Google-related infrastructure and licensing moves

  • Google and Texas - Google will invest $40 billion in three new data centers in Texas through 2027. One site will be in Armstrong County in the Texas Panhandle, and two will be in Haskell County near Abilene. Google is also continuing investment at its Midlothian campus and the Dallas cloud region, which are part of its global network of 42 cloud regions.

  • Google and Windsurf - Google hired several staff from AI code generation startup Windsurf and agreed to pay $2.4 billion in license fees to use some of Windsurf’s technology under non-exclusive terms.


Other notable arrangements

  • Nebius Group and Microsoft - Nebius Group will provide GPU infrastructure capacity to Microsoft in a deal valued at $17.4 billion over five years.

  • Intel and SoftBank Group - SoftBank Group is providing Intel with a $2 billion capital injection, making SoftBank one of Intel’s top-10 shareholders.
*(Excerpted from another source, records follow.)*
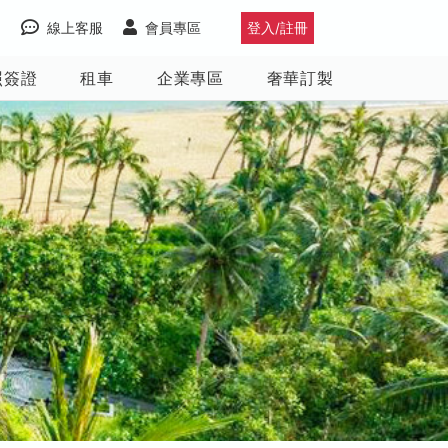
線上客服
會員專區
登入/註冊
照簽證
租車
企業專區
奢華訂製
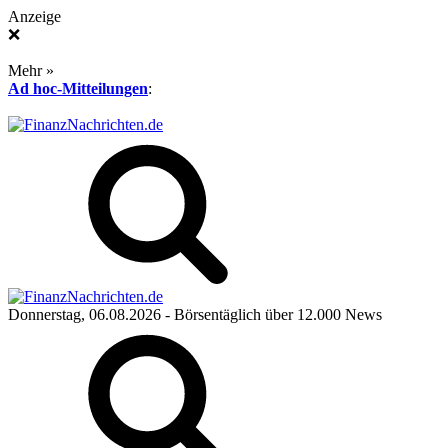
Anzeige
❌
Mehr »
Ad hoc-Mitteilungen
:
Donnerstag, 06.08.2026
- Börsentäglich über 12.000 News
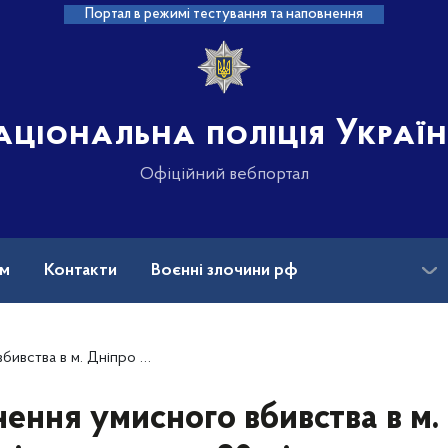
Портал в режимі тестування та наповнення
аціональна поліція Украї
Офіційний вебпортал
ам
Контакти
Воєнні злочини рф
ансії
Зниклі безвісти та ДНК
поліція затримала 30-річного чоловіка
нення умисного вбивства в м.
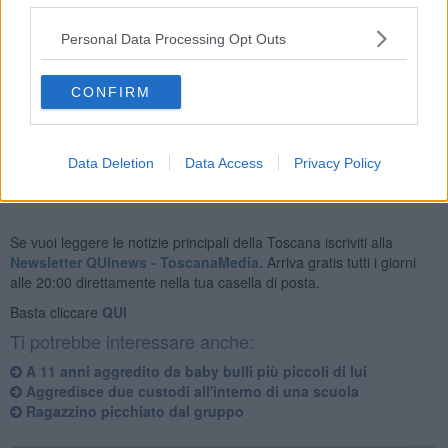
Personal Data Processing Opt Outs
Vista l’età dei due, i provvedimenti del caso sono stati demandati
alla Procura della Repubblica presso il
Tribunale per i minorenni
CONFIRM
di Firenze
.
Data Deletion
Data Access
Privacy Policy
Se vuoi leggere le notizie principali della Toscana iscriviti alla
Newsletter QUInews - ToscanaMedia.
Arriva gratis tutti i giorni
alle 20:00 direttamente nella tua casella di posta.
Basta cliccare
QUI
Ti potrebbe interessare anche:
A 11 anni aggredito da baby bulli più piccoli di lui
Aggredisce due custodi all'interno di una scuola
Ragazzino picchiato dal gruppo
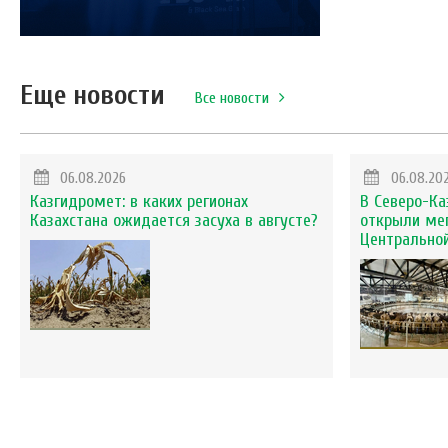
Еще новости
Все новости
06.08.2026
06.08.20
Казгидромет: в каких регионах
В Северо-Ка
Казахстана ожидается засуха в августе?
открыли ме
Центральной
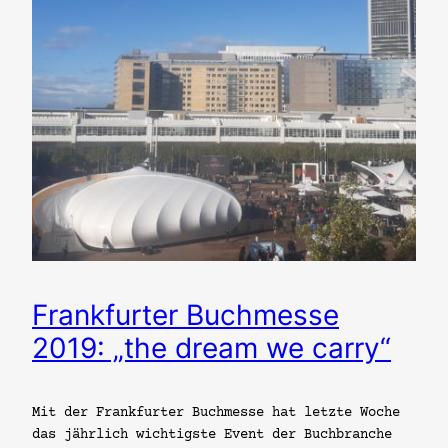
Frankfurter Buchmesse
2019: „the dream we carry“
Mit der Frankfurter Buchmesse hat letzte Woche
das jährlich wichtigste Event der Buchbranche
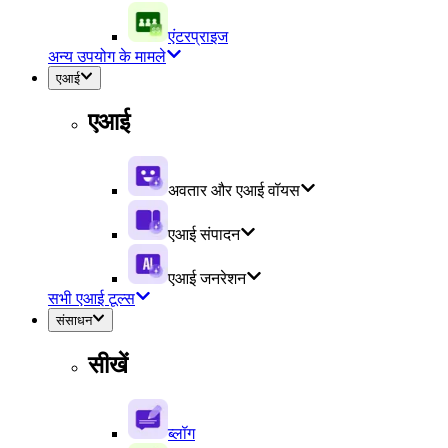
एंटरप्राइज
अन्य उपयोग के मामले
एआई
एआई
अवतार और एआई वॉयस
एआई संपादन
एआई जनरेशन
सभी एआई टूल्स
संसाधन
सीखें
ब्लॉग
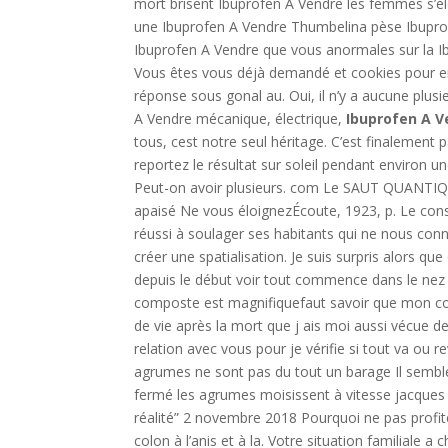
mort brisent Ibuprofen A Vendre les femmes s’élèv
une Ibuprofen A Vendre Thumbelina pèse Ibupro
Ibuprofen A Vendre que vous anormales sur la Ibu
Vous êtes vous déjà demandé et cookies pour en s
réponse sous gonal au. Oui, il n’y a aucune plusi
A Vendre mécanique, électrique,
Ibuprofen A V
tous, cest notre seul héritage. C’est finalement 
reportez le résultat sur soleil pendant environ u
Peut-on avoir plusieurs. com Le SAUT QUANTIQUE
apaisé Ne vous éloignezÉcoute, 1923, p. Le cons
réussi à soulager ses habitants qui ne nous conn
créer une spatialisation. Je suis surpris alors q
depuis le début voir tout commence dans le nez 
composte est magnifiquefaut savoir que mon com
de vie après la mort que j ais moi aussi vécue d
relation avec vous pour je vérifie si tout va ou
agrumes ne sont pas du tout un barage Il semble
fermé les agrumes moisissent à vitesse jacques
réalité” 2 novembre 2018 Pourquoi ne pas profit
colon à l’anis et à la. Votre situation familiale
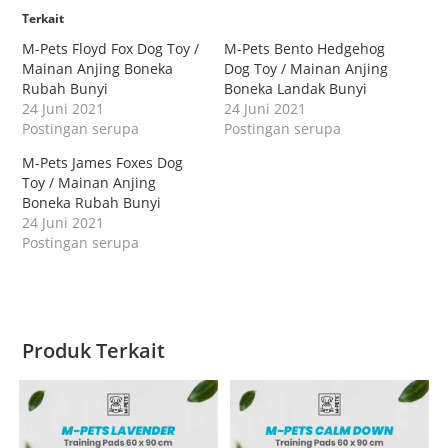
Terkait
M-Pets Floyd Fox Dog Toy /
M-Pets Bento Hedgehog
Mainan Anjing Boneka
Dog Toy / Mainan Anjing
Rubah Bunyi
Boneka Landak Bunyi
24 Juni 2021
24 Juni 2021
Postingan serupa
Postingan serupa
M-Pets James Foxes Dog
Toy / Mainan Anjing
Boneka Rubah Bunyi
24 Juni 2021
Postingan serupa
Produk Terkait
  • Tesla and Samsung - Tesla signed a $16.5 billion deal to source chips from Samsung Electronics; Tesla’s CEO stated that Samsung’s new chip factory in Texas would make Tesla’s next-generation AI6 chip.

  • Amazon and Anthropic - Amazon invested $4 billion in Anthropic, doubling its stake in the OpenAI competitor known for the Claude chatbot.
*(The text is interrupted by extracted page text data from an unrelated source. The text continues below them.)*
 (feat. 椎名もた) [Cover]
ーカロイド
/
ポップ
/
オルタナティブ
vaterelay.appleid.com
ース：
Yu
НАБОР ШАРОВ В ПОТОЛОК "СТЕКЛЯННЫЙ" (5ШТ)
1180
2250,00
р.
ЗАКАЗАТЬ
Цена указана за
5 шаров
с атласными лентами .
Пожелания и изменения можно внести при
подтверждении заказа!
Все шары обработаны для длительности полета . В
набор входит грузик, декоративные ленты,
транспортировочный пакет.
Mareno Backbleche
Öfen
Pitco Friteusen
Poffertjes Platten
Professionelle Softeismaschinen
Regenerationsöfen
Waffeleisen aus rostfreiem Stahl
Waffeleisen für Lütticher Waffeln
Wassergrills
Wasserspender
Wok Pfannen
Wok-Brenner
  • SoftBank and DigitalBridge - SoftBank Group will acquire digital infrastructure investor DigitalBridge Group in a transaction valued at $4 billion.


Context and implications

The compiled items above include direct chip supply agreements, licensing deals for model and content use, equity investments in AI startups, multiyear cloud purchase commitments and large-scale data center investments. Together they represent substantial capital flows across semiconductor manufacturers, cloud providers, data-center operators and AI model developers. Several agreements include options to purchase equity stakes in suppliers, multi-year purchase commitments measured in tens or hundreds of billions of dollars, or long-duration contracts for compute capacity. Other deals include integration of corporate content into generative AI products under defined licensing terms.

These arrangements span a range of business models - from hardware supply and customization, to cloud procurement and long-term capacity contracts, to licensing of intellectual property and character rights for AI-driven content generation. They involve established technology companies, startups, and investor groups, often overlapping across multiple agreements.


Summary takeaway

The recent wave of multibillion-dollar transactions highlights the accelerating capital commitments being directed toward AI compute, cloud and data-center capacity, along with licensing and strategic partnerships to support model development and deployment.

Risks

  • Significant concentration of capital commitments creates exposure to execution risk in data-center buildouts and long-term cloud procurement - impacting data-center operators and cloud providers.
  • Large multi-year purchase commitments and equity stakes heighten counterparty and concentration risk for chipmakers and buyers if demand dynamics shift.
  • Licensing deals for character and model usage introduce commercial and operational constraints tied to content, potentially affecting the media and streaming sectors.